I also tuned the bottom bracket drop to lower his center of gravity a touch. I’ve found by lowering the rider’s center of gravity, you increase the quickness of how the bike handles. Although tire choice and tire pressure play a factor in this, I shot for a 12” bottom bracket height. In combination with not too steep a head angle (70°), we’re delivering a bike that is stable at speed under load but because we’ve dropped the rider’s center of gravity, it still reacts quickly without being twitchy. Seat tube angle sits at 72°. If the tube did not have a radius, this equates to about the same position as if the seat tube angle had been 73°. Chain stay length also plays a part with handling. Too short and the bike indeed is fun to ride and is incredibly agile, but on long days past the 2 hour mark? You’re going to be feeling it and getting punished. In contrast, if the chain stays are too long, the bike begins to handle sluggishly. In this case, we also wanted to provide ample mud clearance so I placed the rear wheel at 16.75” / 425mm. I’ve found that the bike still remains playful but on long days you’re not getting beat up at this length. For the pedantic types, Ryan stands 6’2” with a 35.33” inseam. Factoring the above, reach came in at 17.9” / 455mm and his stack came in just around 24.13” / 613mm.
And of course there was that front rack. Ryan’s set up called for a loaded front end. Some times he admitted he’d be pushing his bike. I get that. We all have been known to push our bikes up a hill that won the battle. So walking beside the bike is key and having the load out in front and then distributed down the centerline of the bike makes this task less painful. The load is pivoting off the centerline of the bike. The most important factor when it comes to a front rack and a fork’s rake is placing the front axle about dead center beneath the rack. Too far back and the load is out in front of the bike, making things a bit unpredictable. I gathered measurements for the Pass and Stow rack and settled on 70mm of rake that equates to about 54mm of trail, which centers the load over that 15mm thru axle.

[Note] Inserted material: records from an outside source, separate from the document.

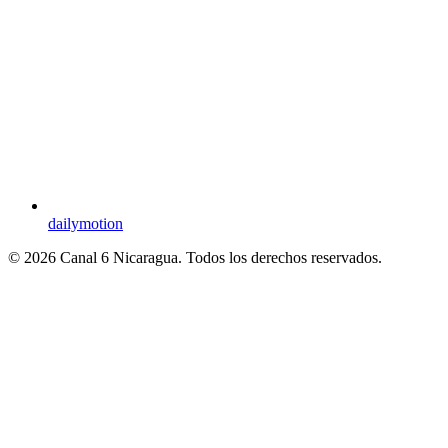
dailymotion
© 2026 Canal 6 Nicaragua. Todos los derechos reservados.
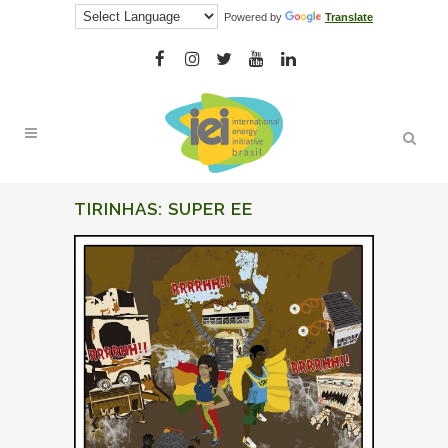
Powered by
Translate
TIRINHAS: SUPER EE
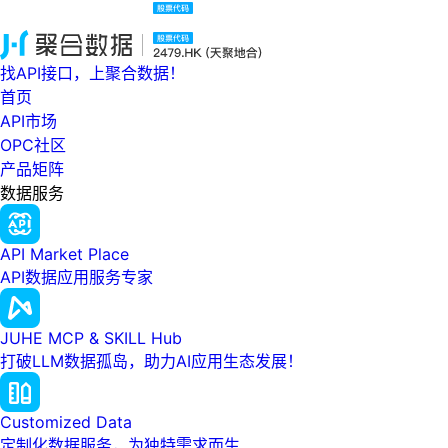
找API接口，上聚合数据！
首页
API市场
OPC社区
产品矩阵
数据服务
API Market Place
API数据应用服务专家
JUHE MCP & SKILL Hub
打破LLM数据孤岛，助力AI应用生态发展！
Customized Data
定制化数据服务，为独特需求而生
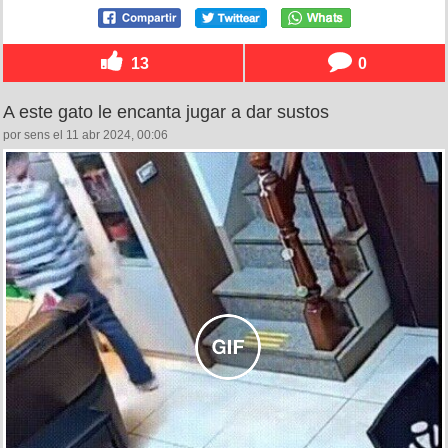
13
0
A este gato le encanta jugar a dar sustos
por sens el 11 abr 2024, 00:06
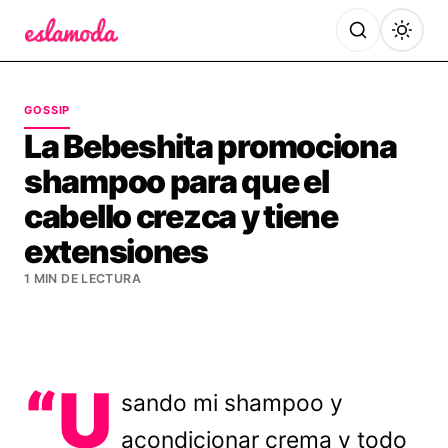
Es la Moda
GOSSIP
La Bebeshita promociona
shampoo para que el
cabello crezca y tiene
extensiones
1 MIN DE LECTURA
“U
sando mi shampoo y
acondicionar crema y todo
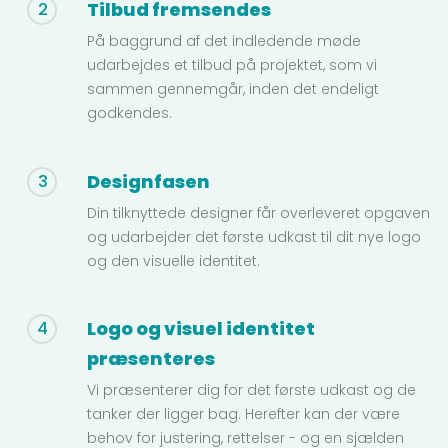
Tilbud fremsendes
2
På baggrund af det indledende møde
udarbejdes et tilbud på projektet, som vi
sammen gennemgår, inden det endeligt
godkendes.
Designfasen
3
Din tilknyttede designer får overleveret opgaven
og udarbejder det første udkast til dit nye logo
og den visuelle identitet.
Logo og visuel identitet
4
præsenteres
Vi præsenterer dig for det første udkast og de
tanker der ligger bag. Herefter kan der være
behov for justering, rettelser - og en sjælden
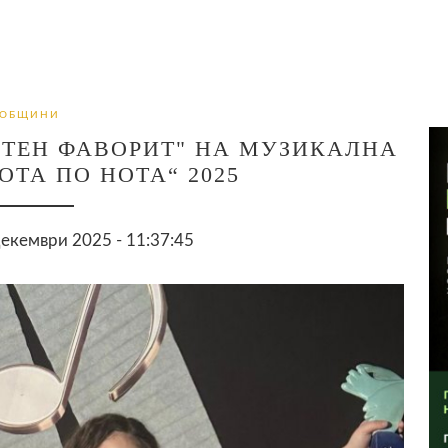
ОБЩИНИ
ЮТЕН ФАВОРИТ" НА МУЗИКАЛНА
ТА ПО НОТА“ 2025
екември 2025 - 11:37:45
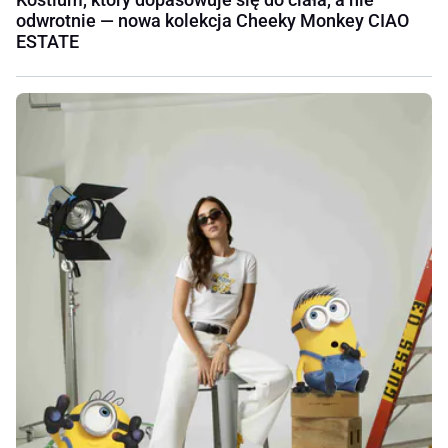
odwrotnie — nowa kolekcja Cheeky Monkey CIAO
ESTATE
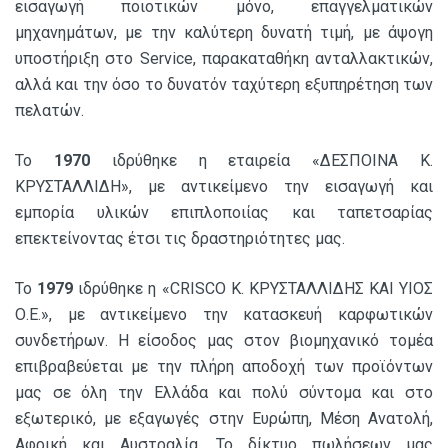
εισαγωγή ποιοτικών μόνο, επαγγελματικών
μηχανημάτων, με την καλύτερη δυνατή τιμή, με άψογη
υποστήριξη στο Service, παρακαταθήκη ανταλλακτικών,
αλλά και την όσο το δυνατόν ταχύτερη εξυπηρέτηση των
πελατών.
Το
1970
ιδρύθηκε η εταιρεία «ΔΕΣΠΟΙΝΑ Κ.
ΚΡΥΣΤΑΛΛΙΔΗ», με αντικείμενο την εισαγωγή και
εμπορία υλικών επιπλοποιίας και ταπετσαρίας
επεκτείνοντας έτσι τις δραστηριότητες μας.
Το
1979
ιδρύθηκε η «CRISCO Κ. ΚΡΥΣΤΑΛΛΙΔΗΣ ΚΑΙ ΥΙΟΣ
Ο.Ε.», με αντικείμενο την κατασκευή καρφωτικών
συνδετήρων. Η είσοδος μας στον βιομηχανικό τομέα
επιβραβεύεται με την πλήρη αποδοχή των προϊόντων
μας σε όλη την Ελλάδα και πολύ σύντομα και στο
εξωτερικό, με εξαγωγές στην Ευρώπη, Μέση Ανατολή,
Αφρική και Αυστραλία. Το δίκτυο πωλήσεων μας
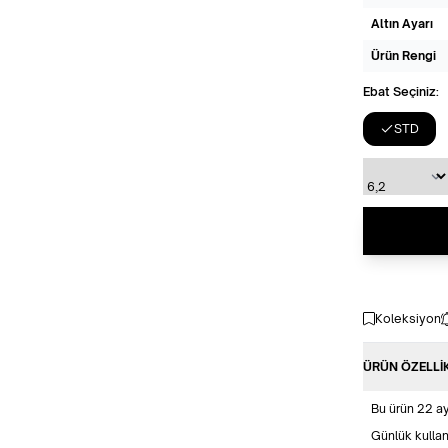
Altın Ayarı
Ürün Rengi
Ebat Seçiniz:
STD
Koleksiyon
ÜRÜN ÖZELLI
Bu ürün 22 aya
Günlük kullan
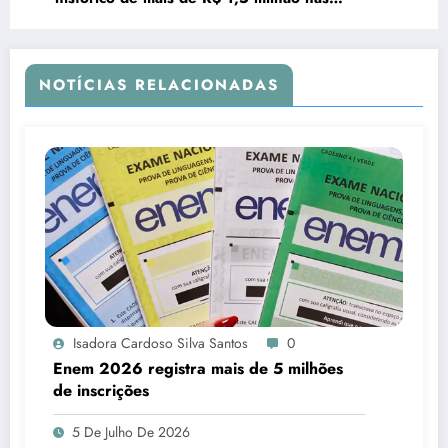
quadrilhas juninas em 2025
NOTÍCIAS RELACIONADAS
Isadora Cardoso Silva Santos
0
Enem 2026 registra mais de 5 milhões
de inscrições
5 De Julho De 2026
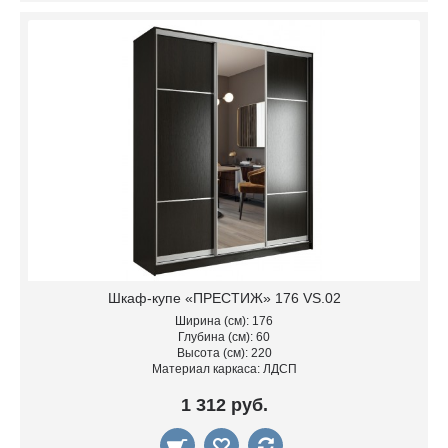
Шкаф-купе «ПРЕСТИЖ» 176 VS.02
Ширина (см): 176
Глубина (см): 60
Высота (см): 220
Материал каркаса: ЛДСП
1 312 руб.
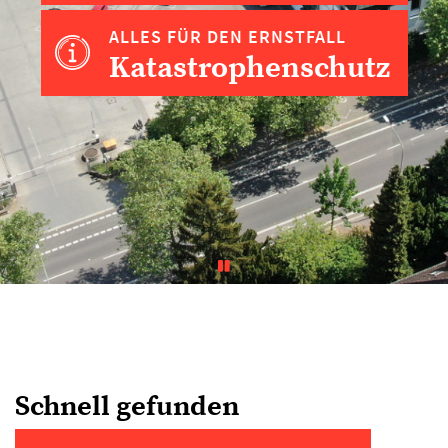
ALLES FÜR DEN ERNSTFALL
Katastrophenschutz
Schnell gefunden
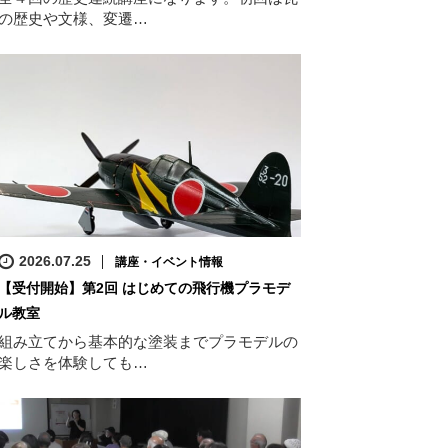
の歴史や文様、変遷…
2026.07.25
講座・イベント情報
【受付開始】第2回 はじめての飛行機プラモデ
ル教室
組み立てから基本的な塗装までプラモデルの
楽しさを体験しても…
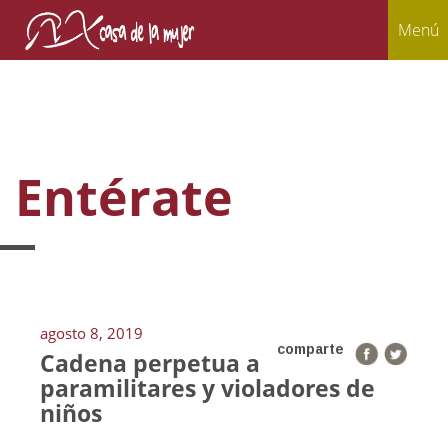
Menú
Entérate
agosto 8, 2019
comparte
Cadena perpetua a
paramilitares y violadores de
niños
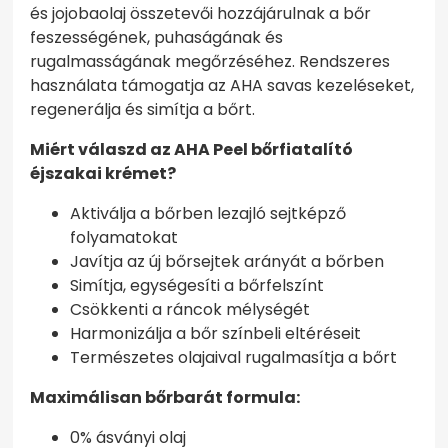
és jojobaolaj összetevői hozzájárulnak a bőr
feszességének, puhaságának és
rugalmasságának megőrzéséhez. Rendszeres
használata támogatja az AHA savas kezeléseket,
regenerálja és simítja a bőrt.
Miért válaszd az AHA Peel bőrfiatalító
éjszakai krémet?
Aktiválja a bőrben lezajló sejtképző
folyamatokat
Javítja az új bőrsejtek arányát a bőrben
Simítja, egységesíti a bőrfelszínt
Csökkenti a ráncok mélységét
Harmonizálja a bőr színbeli eltéréseit
Természetes olajaival rugalmasítja a bőrt
Maximálisan bőrbarát formula:
0% ásványi olaj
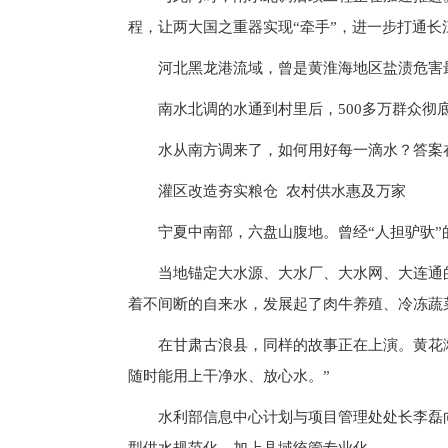
程，让两大国之重器实现“牵手”，进一步打通长
河北黑龙港流域，曾是黄淮海地区盐渍危害
南水北调的水通到村里后，500多万群众彻
水从南方调来了，如何用好每一滴水？答案
灌区改造夯实粮仓 农村供水惠及万家
宁夏中南部，六盘山腹地。曾经“人担驴驮
当地锚定大水源、大水厂、大水网、大连通的
着不间断的自来水，发展起了肉牛养殖、冷冻蔬
在甘肃古浪县，同样的故事正在上演。黄花
随时能用上干净水、放心水。”
水利部信息中心计划与项目管理处处长李磊向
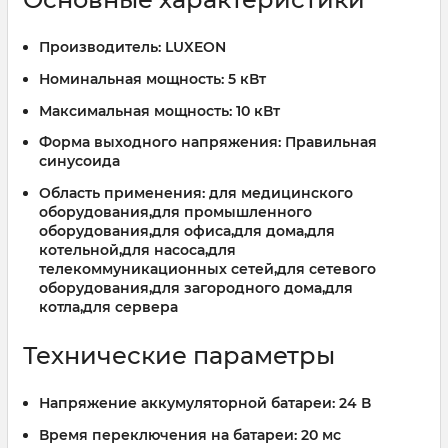
Производитель:
LUXEON
Номинальная мощность:
5 кВт
Максимальная мощность:
10 кВт
Форма выходного напряжения:
Правильная
синусоида
Область применения:
для медицинского
оборудования,для промышленного
оборудования,для офиса,для дома,для
котельной,для насоса,для
телекоммуникационных сетей,для сетевого
оборудования,для загородного дома,для
котла,для сервера
Технические параметры
Напряжение аккумуляторной батареи:
24 В
Время переключения на батареи:
20 мс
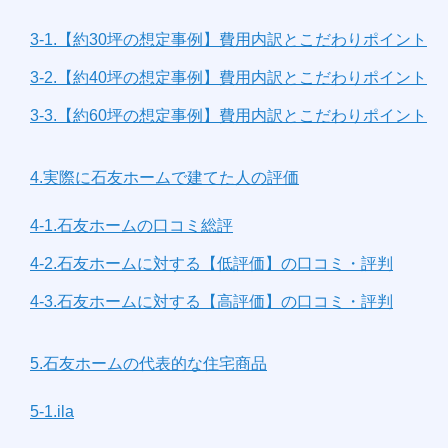
3-1.【約30坪の想定事例】費用内訳とこだわりポイント
3-2.【約40坪の想定事例】費用内訳とこだわりポイント
3-3.【約60坪の想定事例】費用内訳とこだわりポイント
4.実際に石友ホームで建てた人の評価
4-1.石友ホームの口コミ総評
4-2.石友ホームに対する【低評価】の口コミ・評判
4-3.石友ホームに対する【高評価】の口コミ・評判
5.石友ホームの代表的な住宅商品
5-1.ila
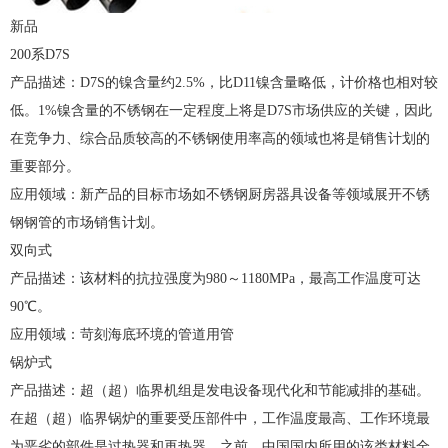
新品
200系D7S
产品描述：D7S的镍含量约2.5%，比D11镍含量略低，计价格也相对较
低。1%镍含量的不锈钢在一定程度上将是D7S市场供应的关键，因此
在竞争力、综合品质较高的不锈钢使用率高的领域也将是销售计划的
重要部分。
应用领域：新产品的目标市场如不锈钢厨房器具设备等领域展开不锈
钢钢管的市场销售计划。
双向式
产品描述：该材料的抗拉强度为980～1180MPa，最高工作温度可达
90℃。
应用领域：苛刻海底环境的管道用管
锅炉式
产品描述：超（超）临界机组是发电设备现代化和节能减排的基础。
在超（超）临界锅炉的重要受压部件中，工作温度最高、工作环境最
为恶劣的部件是过热器和再热器。之前，中国国内所用的该类材料全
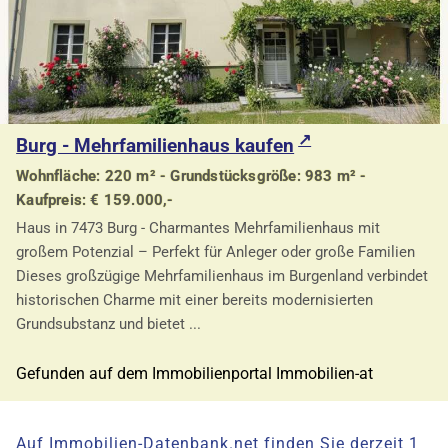
Burg - Mehrfamilienhaus kaufen
Wohnfläche: 220 m² - Grundstücksgröße: 983 m² -
Kaufpreis: € 159.000,-
Haus in 7473 Burg - Charmantes Mehrfamilienhaus mit
großem Potenzial – Perfekt für Anleger oder große Familien
Dieses großzügige Mehrfamilienhaus im Burgenland verbindet
historischen Charme mit einer bereits modernisierten
Grundsubstanz und bietet ...
Gefunden auf dem Immobilienportal Immobilien-at
Auf Immobilien-Datenbank.net finden Sie derzeit 1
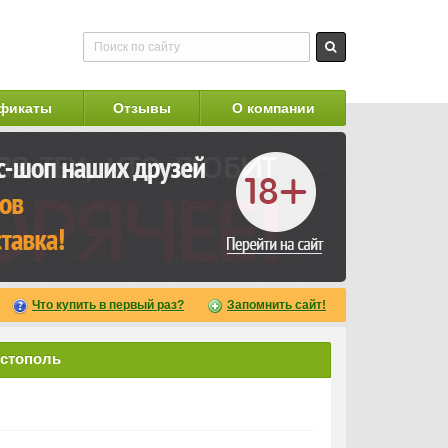
фикаты
Отзывы
О компании
Что купить в первый раз?
Запомнить сайт!
истополь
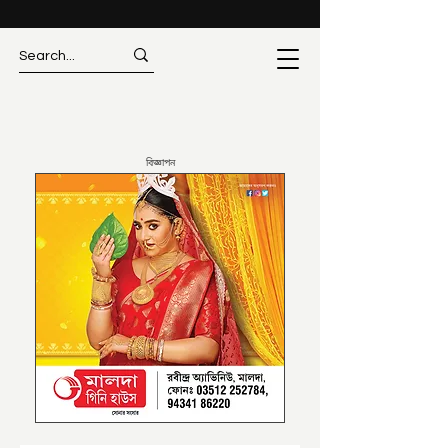
বিজ্ঞাপন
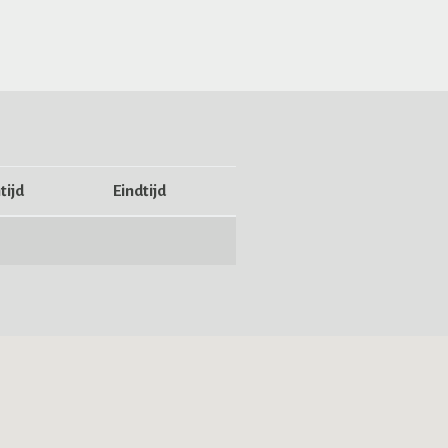
tijd
Eindtijd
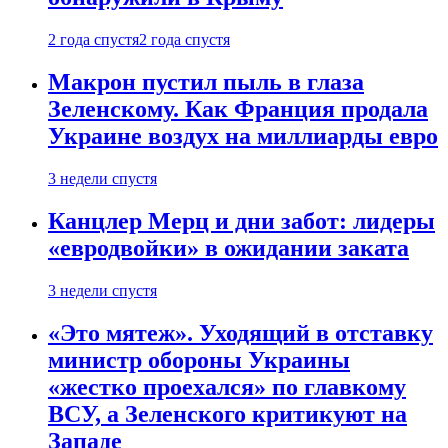
2 года спустя
2 года спустя
Макрон пустил пыль в глаза
Зеленскому. Как Франция продала
Украине воздух на миллиарды евро
3 недели спустя
Канцлер Мерц и дни забот: лидеры
«евродвойки» в ожидании заката
3 недели спустя
«Это мятеж». Уходящий в отставку
министр обороны Украины
«жестко проехался» по главкому
ВСУ, а Зеленского критикуют на
Западе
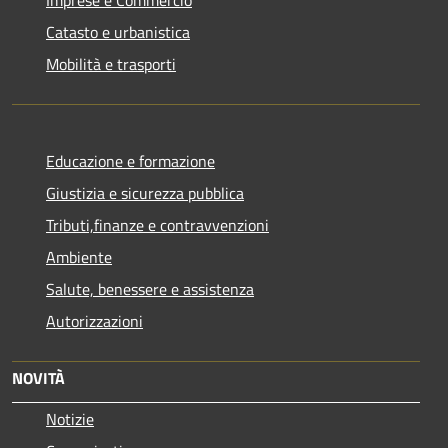
Catasto e urbanistica
Mobilità e trasporti
Educazione e formazione
Giustizia e sicurezza pubblica
Tributi,finanze e contravvenzioni
Ambiente
Salute, benessere e assistenza
Autorizzazioni
NOVITÀ
Notizie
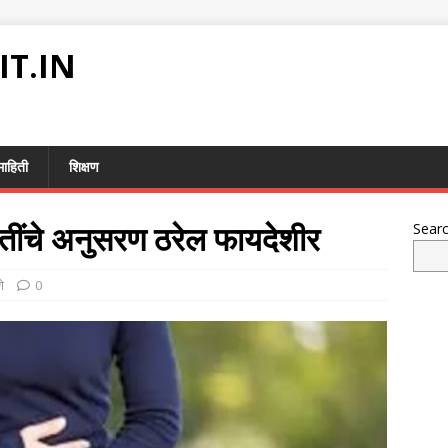
IT.IN
माहिती
शिक्षण
्धतींचे अनुसरण ठरेल फायदेशीर
Sear
े
0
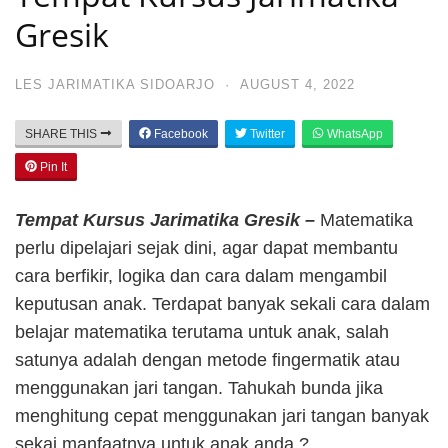
Gresik
LES JARIMATIKA SIDOARJO
·
AUGUST 4, 2022
SHARE THIS
Facebook
Twitter
WhatsApp
Pin It
Tempat Kursus Jarimatika Gresik –
Matematika
perlu dipelajari sejak dini, agar dapat membantu
cara berfikir, logika dan cara dalam mengambil
keputusan anak. Terdapat banyak sekali cara dalam
belajar matematika terutama untuk anak, salah
satunya adalah dengan metode fingermatik atau
menggunakan jari tangan. Tahukah bunda jika
menghitung cepat menggunakan jari tangan banyak
sekai manfaatnya untuk anak anda ?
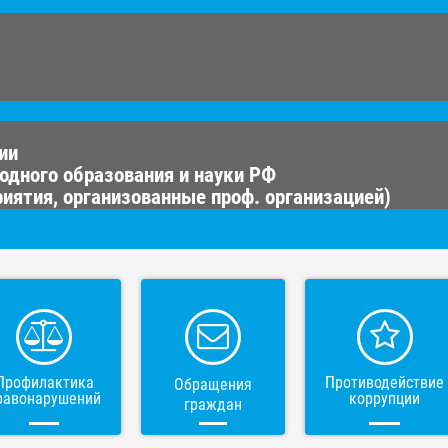
ии
одного образования и науки РФ
иятия, организованные проф. организацией)
Профилактика
Противодействие
Обращения
равонарушений
коррупции
граждан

With a few adjustments and thoughtful planning, Ryan and I were able to optimize a host of factors. By looking at the bike as a whole, addressing his requirements and setup, I was able to center the load on the bike, building him down and IN the bike while leveling his saddle and bars to keep him in a comfortable position on long days. Geometry delivers a stable bike at speed with predictable handling characteristics. It’s quick without being too twitchy yet stable without being too sluggish. And when unloaded, this bike can shred with the best of them. Working with Ryan was a pleasure, as he knew what he wanted and that gave me a clear understanding of what he needed. The icing on the cake is seeing his photos. That’s proof bicycles are amazing.